◆ **Written task**:
Rewrite every line of the records, replacing each occurrence of "pose" with "camera" and changing nothing else. Omit the pictures from your answer.

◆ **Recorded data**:
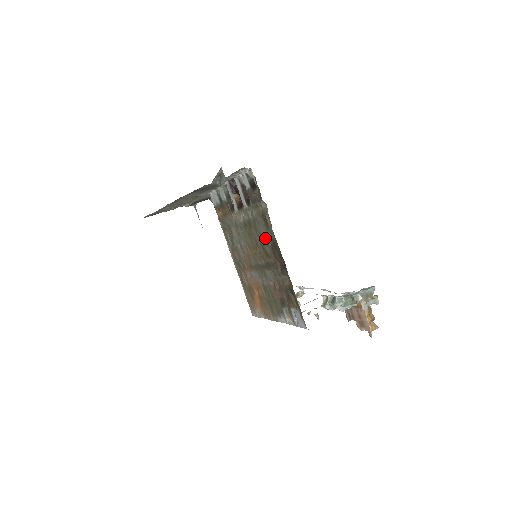
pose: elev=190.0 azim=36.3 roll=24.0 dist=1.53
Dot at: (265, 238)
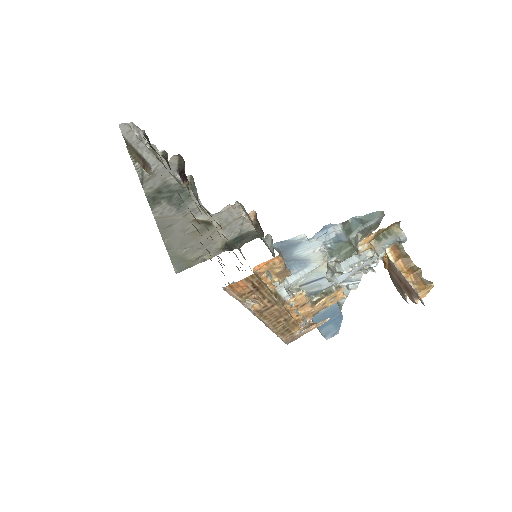
Dot at: occluded
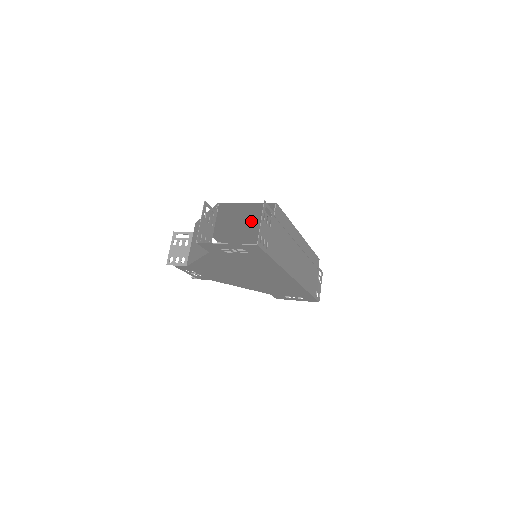
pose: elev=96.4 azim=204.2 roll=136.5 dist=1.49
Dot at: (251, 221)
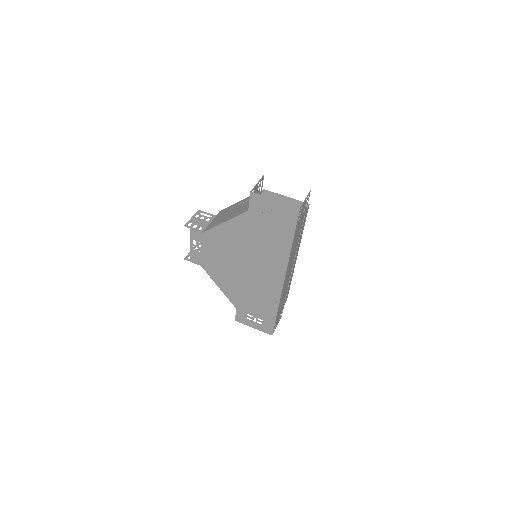
Dot at: occluded
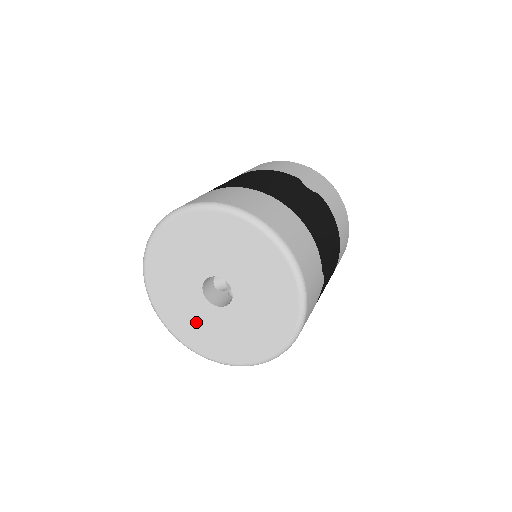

◆ **Result of the task**:
camera: elev=190.0 azim=36.3 roll=24.0 dist=1.53
Dot at: (265, 238)
Dot at: occluded
camera: elev=96.4 azim=204.2 roll=136.5 dist=1.49
Dot at: (251, 221)
Dot at: occluded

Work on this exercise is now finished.